Three-locus genotype values for staminate ear tip score for RILs with complete genotype scores at markers at peak of three QTL. Y-axis is mean staminate ear tip score for each RIL, and X-axis indicates two-allele genotypes at each of three markers. Genotype classes at the marker closest to the LOD peak of the three QTL (PZA02402.1 on chromosome 3, PZA02648.2 on chromosome 9, and PZA00647.9 on chromosome 10) are given as “B” for lines homozygous B97 allele and “K” for lines homozygous for the Ki14 allele. Vertical bars represent standard errors for three-locus genotype means, where the central hash mark represents the mean. RIL, recombinant inbred line.

Emerson and Emerson (1922) described the anther ear (an1) mutation that results in staminate ear tips, which we observed in the B97×Ki14 RIL population. The an1 mutation, however, also produces stamens throughout the ear, including in florets that produce seeds (Emerson and Emerson 1922). Furthermore, an1 and its paralog an2 map to chromosome 1, where no QTL for staminate ear tip was found. Therefore, we conclude that the genes controlling staminate ear tip in this population are distinct from an1 and an2.

We found a strong QTL for the staminate ear tip phenotype on chromosome 3 in a region where several floral development genes have previously been mapped, including terminal ear1 (te1) and tassel seed4 (ts4) (Chuck ; Veit ).
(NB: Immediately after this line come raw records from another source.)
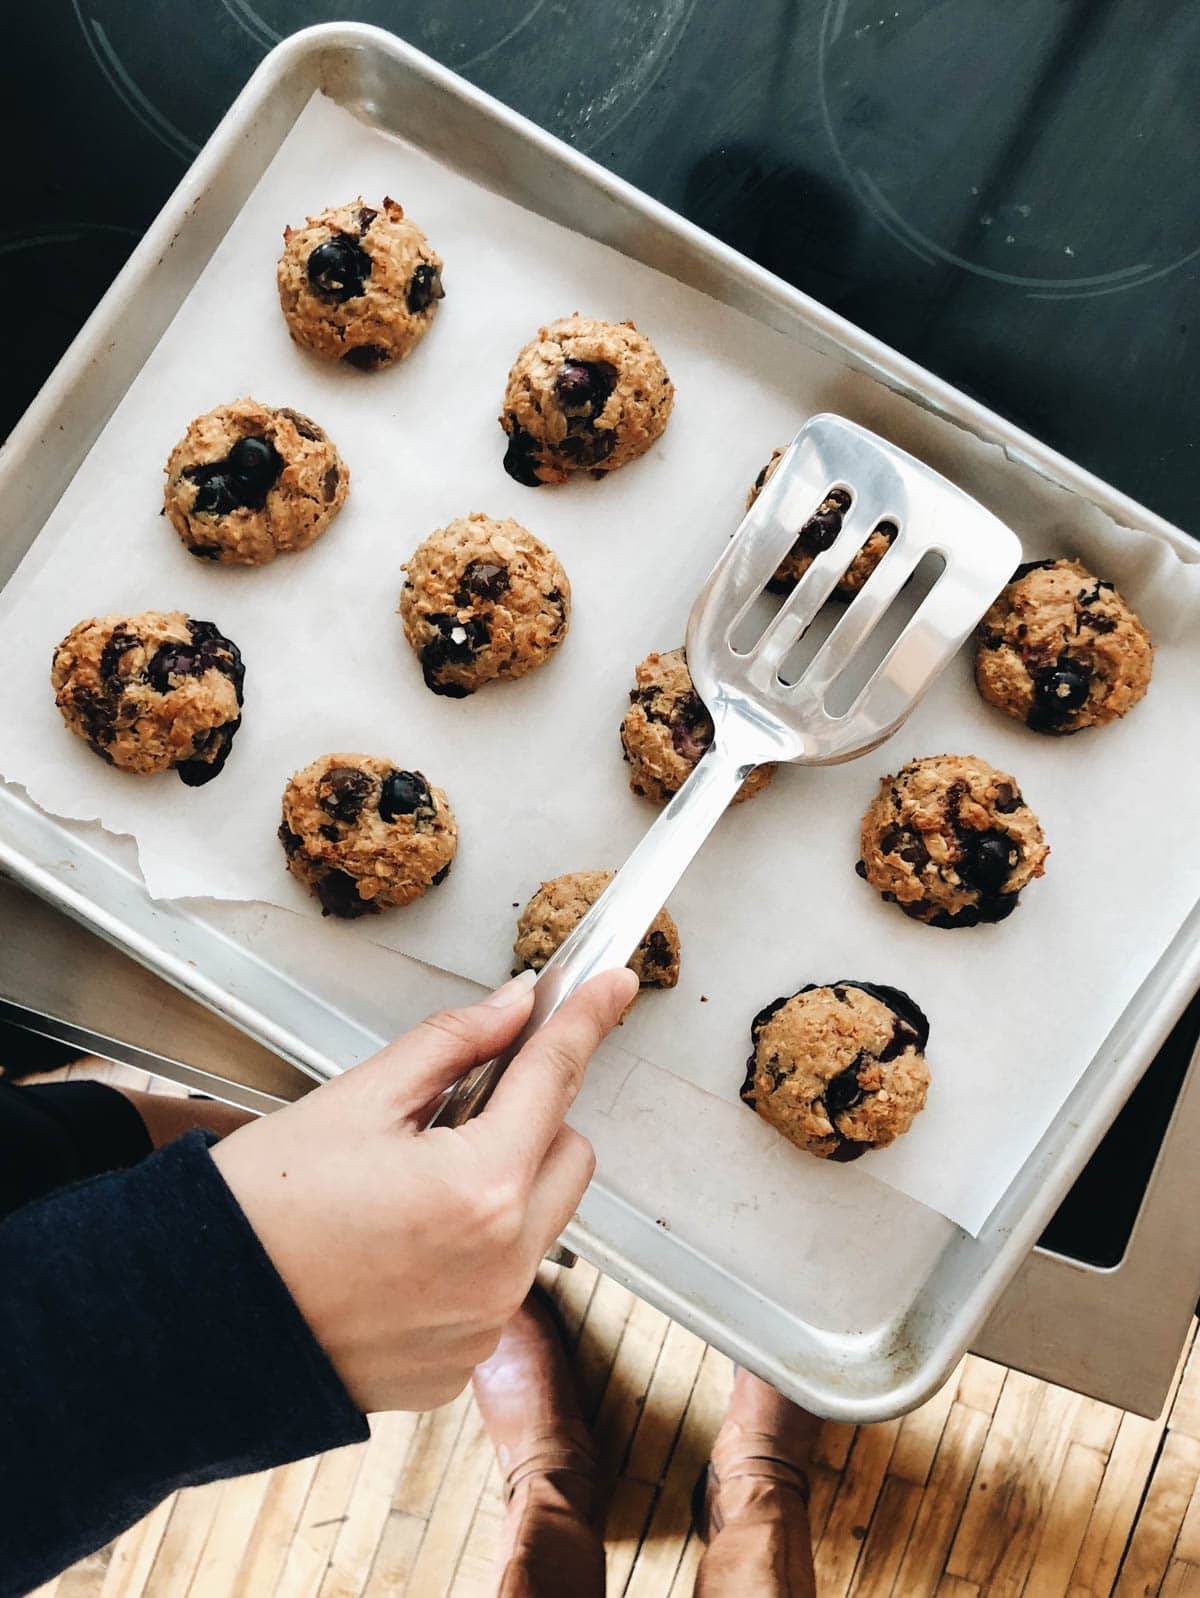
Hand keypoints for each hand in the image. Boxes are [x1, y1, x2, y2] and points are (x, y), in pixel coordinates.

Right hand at [211, 966, 636, 1413]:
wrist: (187, 1326)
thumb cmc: (258, 1211)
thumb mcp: (354, 1101)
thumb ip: (451, 1046)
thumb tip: (513, 1007)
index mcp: (480, 1189)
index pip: (555, 1079)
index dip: (585, 1020)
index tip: (614, 985)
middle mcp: (500, 1267)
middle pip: (566, 1157)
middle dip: (529, 1120)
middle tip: (454, 1110)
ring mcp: (482, 1325)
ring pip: (537, 1224)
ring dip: (501, 1190)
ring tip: (409, 1187)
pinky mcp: (457, 1364)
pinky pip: (497, 1286)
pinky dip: (469, 1256)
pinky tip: (397, 1249)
The phenotypic effects of known mutations at these genes are distinct from the staminate ear tip phenotype we observed in this population, however. te1 and ts4 may produce feminized tassels rather than masculinized ears, and they affect leaf initiation and meristem branching in ways not observed in this study. The 95% Bayes credible interval containing this QTL corresponds to positions 171.4 to 176.3 Mbp on the B73 RefGen_V2 sequence. te1 is located at 165.1 Mbp and ts4 is at 136 Mbp, outside of the QTL interval.
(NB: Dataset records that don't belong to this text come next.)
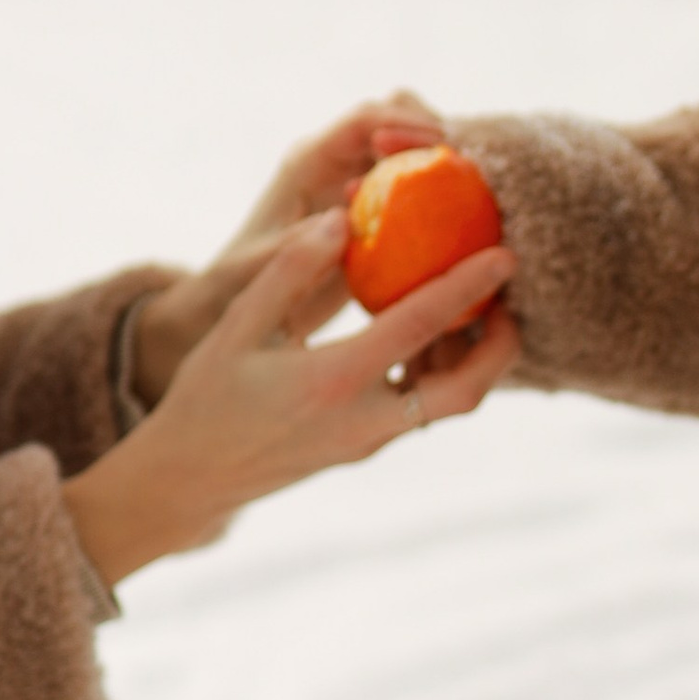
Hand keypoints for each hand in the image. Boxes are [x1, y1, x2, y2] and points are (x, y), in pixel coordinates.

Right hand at [66, 212, 518, 589]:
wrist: (190, 478)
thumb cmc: (205, 397)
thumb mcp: (237, 327)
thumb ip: (289, 271)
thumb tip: (342, 220)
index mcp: (333, 381)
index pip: (419, 327)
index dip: (467, 287)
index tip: (503, 253)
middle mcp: (364, 420)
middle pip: (465, 391)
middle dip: (500, 346)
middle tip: (508, 298)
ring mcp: (369, 442)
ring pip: (448, 405)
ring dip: (473, 362)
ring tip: (475, 309)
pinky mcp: (365, 449)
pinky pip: (421, 411)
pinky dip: (438, 375)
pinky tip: (426, 338)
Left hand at [131, 91, 448, 408]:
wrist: (237, 296)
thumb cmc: (240, 280)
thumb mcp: (260, 267)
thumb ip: (296, 245)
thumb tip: (342, 221)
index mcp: (309, 160)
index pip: (364, 119)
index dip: (403, 121)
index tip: (439, 141)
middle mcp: (336, 159)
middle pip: (397, 117)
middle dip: (435, 131)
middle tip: (466, 169)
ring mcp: (357, 178)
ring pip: (413, 147)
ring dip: (443, 161)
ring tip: (473, 194)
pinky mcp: (374, 204)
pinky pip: (417, 184)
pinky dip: (441, 193)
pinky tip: (464, 223)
A similar region of chromosome 3 was shown to have a strong effect on the fraction of primary lateral inflorescence spikelets that were male in multiple crosses between maize and teosinte (Briggs ; Doebley and Stec 1991; Doebley and Stec 1993; Doebley ). However, these teosinte QTL intervals end near a marker located at 163 Mbp on chromosome 3, just before the start of the approximate 95% Bayes credible interval of the staminate ear tip QTL on chromosome 3. Therefore, we have evidence that the staminate ear tip QTL segregating in maize is linked to, but distinct from, a major QTL controlling proportion of staminate florets in the terminal lateral inflorescence in maize-teosinte hybrid populations. Imprecision in QTL location due to environmental and experimental error affecting phenotypic scoring and a 10-cM gap in our map immediately adjacent to the proximal side of our QTL interval prevent drawing a definite conclusion about the relationship between the chromosome 3 QTL mapped in this study and that mapped previously by Doebley and colleagues (Briggs ; Doebley ).
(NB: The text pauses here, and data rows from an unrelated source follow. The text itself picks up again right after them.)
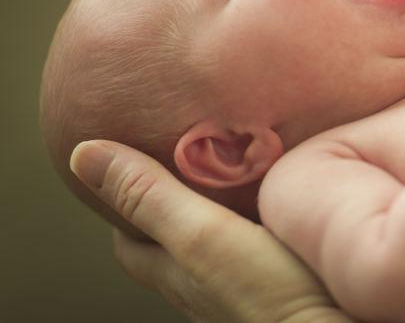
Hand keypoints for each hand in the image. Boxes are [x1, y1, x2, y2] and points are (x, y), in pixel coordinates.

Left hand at [70, 140, 351, 322]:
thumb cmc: (274, 293)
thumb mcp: (204, 234)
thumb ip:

The smaller effect QTL for staminate ear tip that we identified on chromosomes 9 and 10 did not overlap previously identified domestication QTL or known floral sex determination genes. However, the 95% Bayes credible support intervals for both of these regions overlapped QTL identified for photoperiod response for silking date and other developmental traits (ZmPR3 and ZmPR4) in this population by Coles . Staminate ear tips were observed in this population only under long daylengths. The overlap of QTL for photoperiod response and staminate ear tips suggests that staminate ear tips may be produced as a result of photoperiod-induced flowering delay specifically in genotypes most sensitive to photoperiod under long daylengths.